The Mission:

To build tomorrow's workforce today through business-driven partnerships and programs.

 

The Vision:

Every business has the skilled workforce that it needs to succeed.


The WEC’s History:

In 2012, the Simi Valley Chamber of Commerce Economic Development Committee formed a Workforce Education Subcommittee to introduce high school students to STEM and vocational career opportunities. Data collected from these early efforts confirmed extraordinary results and demand for workforce development programs. In order to respond to the region’s workforce pipeline needs, the Workforce Education Coalition (“WEC”) was independently incorporated in 2014 to serve all of Ventura County. The WEC received its 501 (c) (3) designation in 2015.


The Challenge:

Unemployed Millennials

Over the past 12 years, the United States has gone from having the highest share of employed 25 – 34 year olds among wealthy economies to having among the lowest share.
– The Idled Young Americans, David Leonhardt 2013

Shifting Skills Demands

According to a Harvard University report, in 2018, only 33% of all jobs will require a 4-year degree. 57% of jobs wll require a skilled credential or associate degree.
– Huffington Post, April 4, 2014

Skills Gap

"... there are jobs out there, but people applying for the positions aren't qualified."
- Cheryl Moore, Executive Director Ventura County Workforce Development Board, Simi Valley Acorn, Jan 2, 2015

Misalignment of Education and Jobs

A misalignment of education and jobs causes half of college graduates to be underemployed.
– Success in the New Economy, Brian Y. Marsh 2014

 


WEC programs are designed to achieve this mission by:

  •  Showing students how STEM subjects in school relate to careers.
  • Introducing students and teachers to a variety of workplace settings and career options within industry sectors.
  • Identifying the training needed during and after high school to succeed in careers
  • Providing opportunities for teachers and students to speak with business owners, managers and employees about required skills, pay scale, opportunities for promotion, and working conditions.


Results:

At the conclusion of each program, the WEC asks all participants to complete anonymous surveys. Feedback from WEC surveys consistently demonstrates that:

  • WEC programs show students how the STEM subjects that they study in school relate to the careers that they are interested in pursuing.
  • WEC programs introduce students and teachers to new career alternatives.
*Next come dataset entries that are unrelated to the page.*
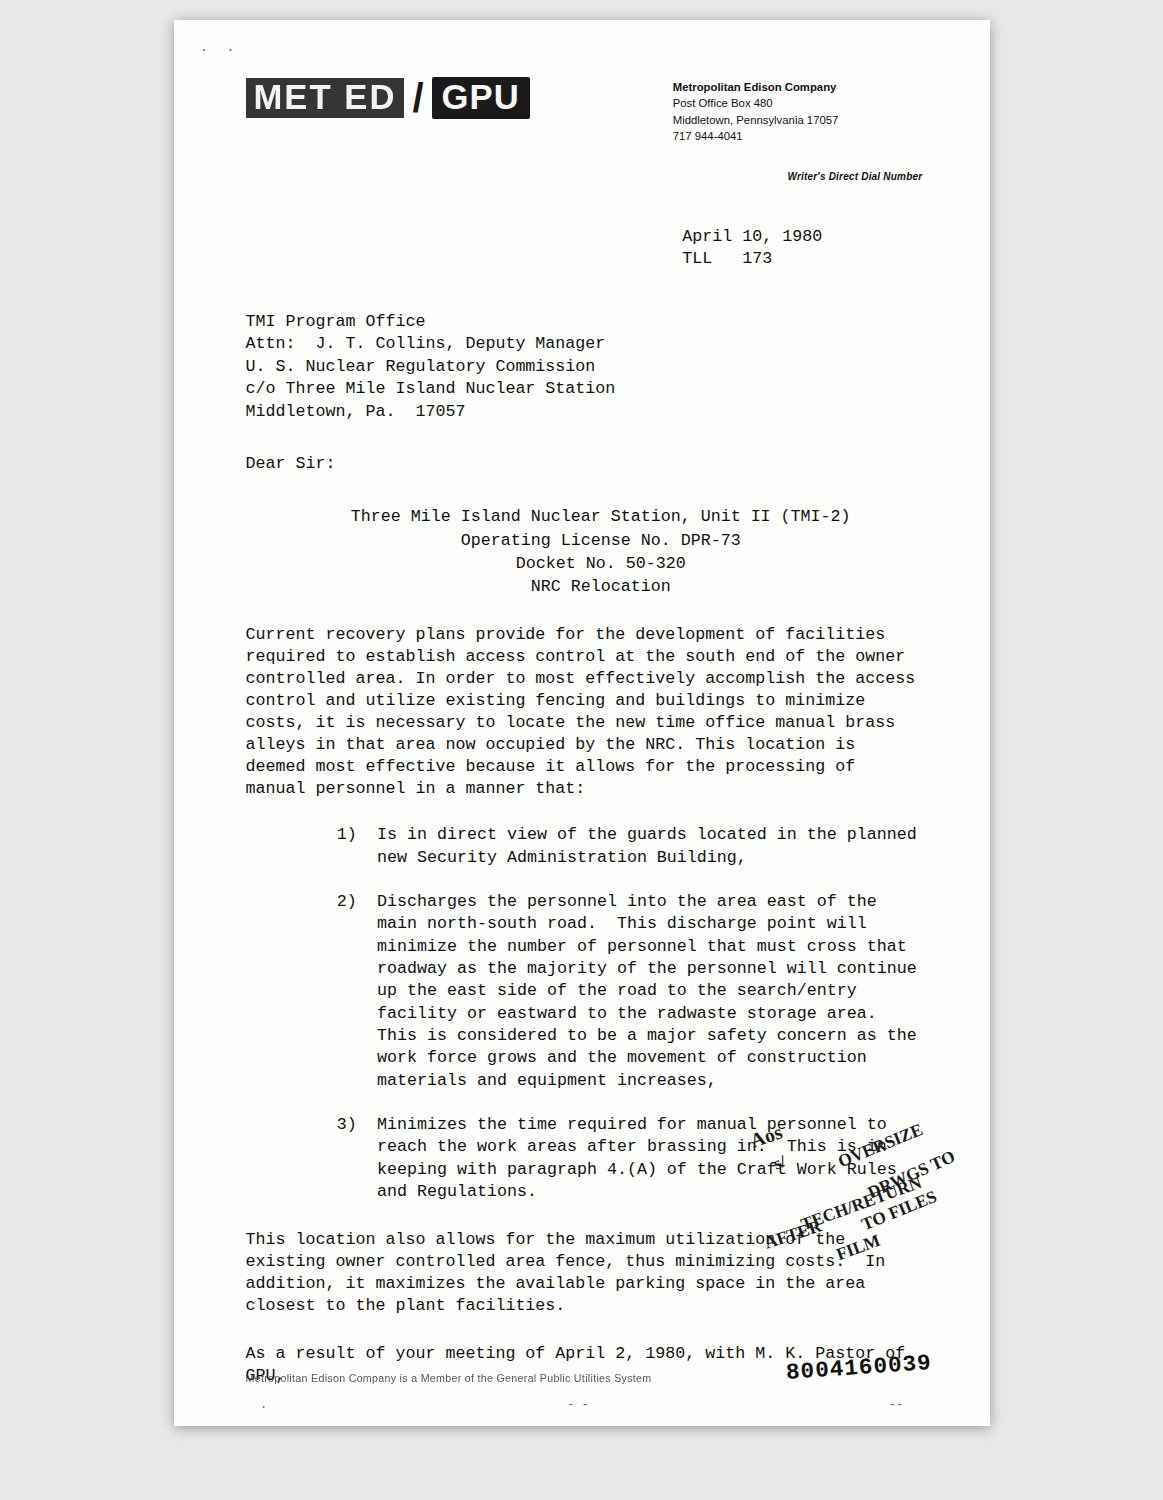. .
MET ED / GPU
Metropolitan Edison Company
Post Office Box 480
Middletown, Pennsylvania 17057
717 944-4041
Writer's Direct Dial Number
April 10, 1980
TLL 173
TMI Program Office
Attn: J. T. Collins, Deputy Manager
U. S. Nuclear Regulatory Commission
c/o Three Mile Island Nuclear Station
Middletown, Pa. 17057
Dear Sir:
Three Mile Island Nuclear Station, Unit II (TMI-2)
Operating License No. DPR-73
Docket No. 50-320
NRC Relocation
Current recovery plans provide for the development of facilities required to establish access control at the south end of the owner controlled area. In order to most effectively accomplish the access control and utilize existing fencing and buildings to minimize costs, it is necessary to locate the new time office manual brass alleys in that area now occupied by the NRC. This location is deemed most effective because it allows for the processing of manual personnel in a manner that:
1) Is in direct view of the guards located in the planned new Security Administration Building,
2) Discharges the personnel into the area east of the main north-south road. This discharge point will minimize the number of personnel that must cross that roadway as the majority of the personnel will continue up the east side of the road to the search/entry facility or eastward to the radwaste storage area. This is considered to be a major safety concern as the work force grows and the movement of construction materials and equipment increases,
3) Minimizes the time required for manual personnel to reach the work areas after brassing in. This is in keeping with paragraph 4.(A) of the Craft Work Rules and Regulations.
This location also allows for the maximum utilization of the existing owner controlled area fence, thus minimizing costs. In addition, it maximizes the available parking space in the area closest to the plant facilities.
As a result of your meeting of April 2, 1980, with M. K. Pastor of GPU,
Aos s/ OVERSIZE DRWGS TO TECH/RETURN TO FILES AFTER FILM
Metropolitan Edison Company is a Member of the General Public Utilities System
8004160039
. - - --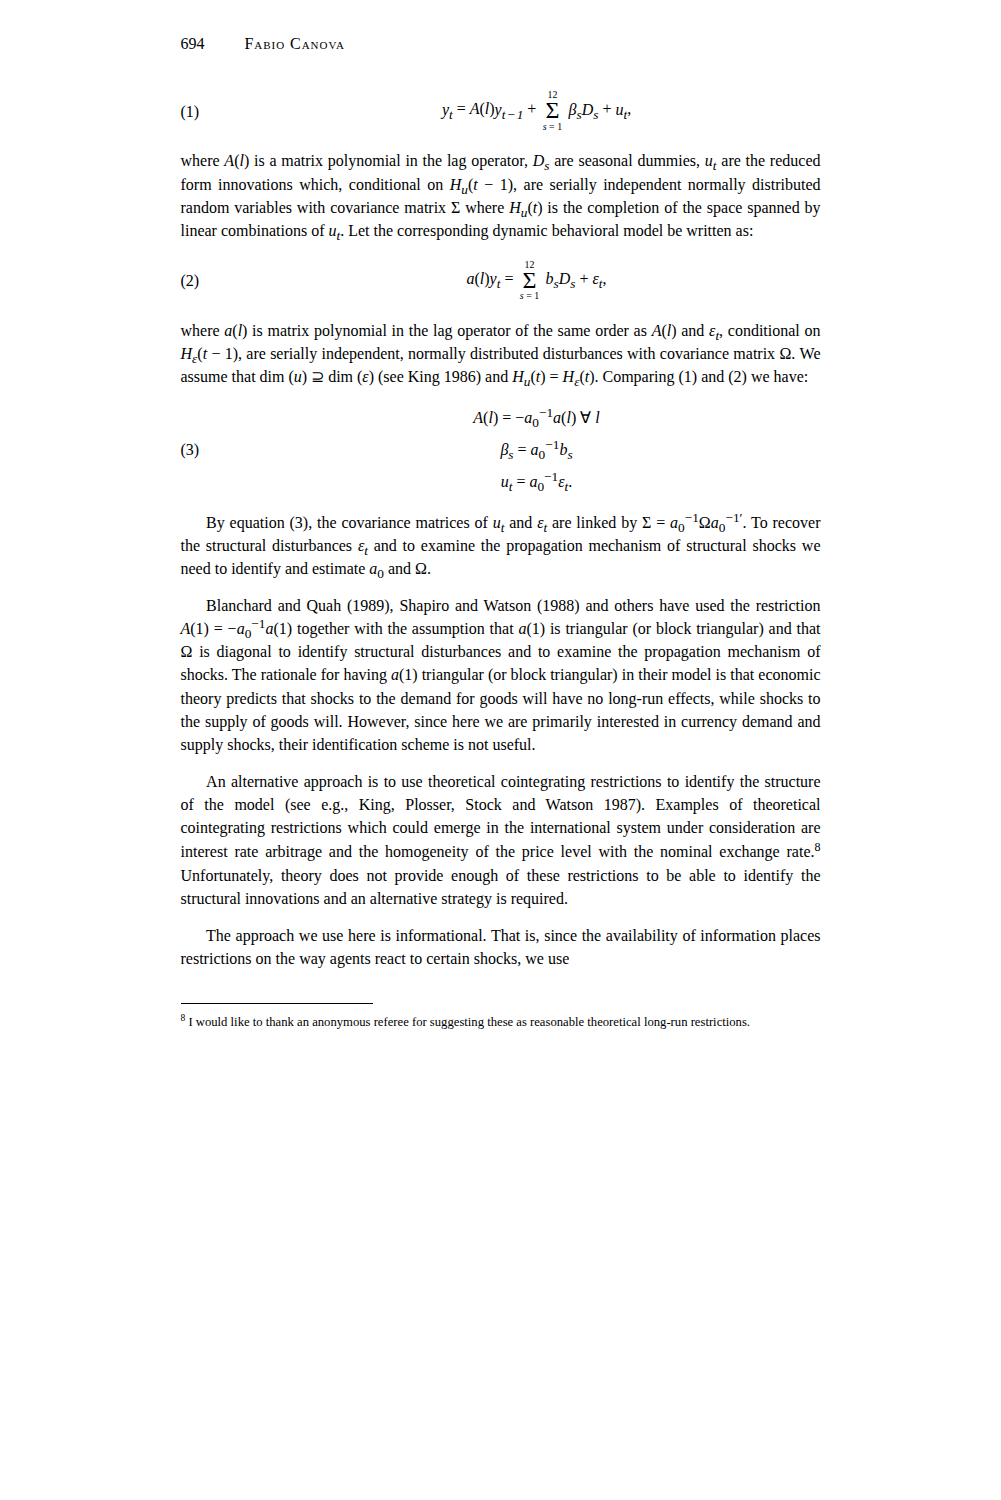694 Fabio Canova
(1)
yt = A(l)yt − 1 + 12 Σs = 1 βsDs + ut,
where A(l) is a matrix polynomial in the lag operator, Ds are seasonal dummies, ut are the reduced form innovations which, conditional on Hu(t − 1), are serially independent normally distributed random variables with covariance matrix Σ where Hu(t) is the completion of the space spanned by linear combinations of ut. Let the corresponding dynamic behavioral model be written as:
(2)
a(l)yt = 12 Σs = 1 bsDs + εt,
where a(l) is matrix polynomial in the lag operator of the same order as A(l) and εt, conditional on Hε(t − 1), are serially independent, normally distributed disturbances with covariance matrix Ω. We assume that dim (u) ⊇ dim (ε) (see King 1986) and Hu(t) = Hε(t). Comparing (1) and (2) we have:
(3)
A(l) = −a0−1a(l) ∀ l
βs = a0−1bs
ut = a0−1εt.
By equation (3), the covariance matrices of ut and εt are linked by Σ = a0−1Ωa0−1′. To recover the structural disturbances εt and to examine the propagation mechanism of structural shocks we need to identify and estimate a0 and Ω.
Blanchard and Quah (1989), Shapiro and Watson (1988) and others have used the restriction A(1) = −a0−1a(1) together with the assumption that a(1) is triangular (or block triangular) and that Ω is diagonal to identify structural disturbances and to examine the propagation mechanism of shocks. The rationale for having a(1) triangular (or block triangular) in their model is that economic theory predicts that shocks to the demand for goods will have no long-run effects, while shocks to the supply of goods will. However, since here we are primarily interested in currency demand and supply shocks, their identification scheme is not useful.
An alternative approach is to use theoretical cointegrating restrictions to identify the structure of the model (see e.g., King, Plosser, Stock and Watson 1987). Examples of theoretical cointegrating restrictions which could emerge in the international system under consideration are interest rate arbitrage and the homogeneity of the price level with the nominal exchange rate.8 Unfortunately, theory does not provide enough of these restrictions to be able to identify the structural innovations and an alternative strategy is required.
The approach we use here is informational. That is, since the availability of information places restrictions on the way agents react to certain shocks, we use
8 I would like to thank an anonymous referee for suggesting these as reasonable theoretical long-run restrictions.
Participants gain a better understanding of the variety of workplace settings and career options available within industry sectors.
  • Students learn what training they need during and after high school to succeed in their chosen career. Relevant programs at local training institutions, community colleges and four year universities are identified for student exploration.
  • Teachers and students get the chance to speak with business owners, managers and employees about required job skills, pay scale, opportunities for promotion, and working conditions.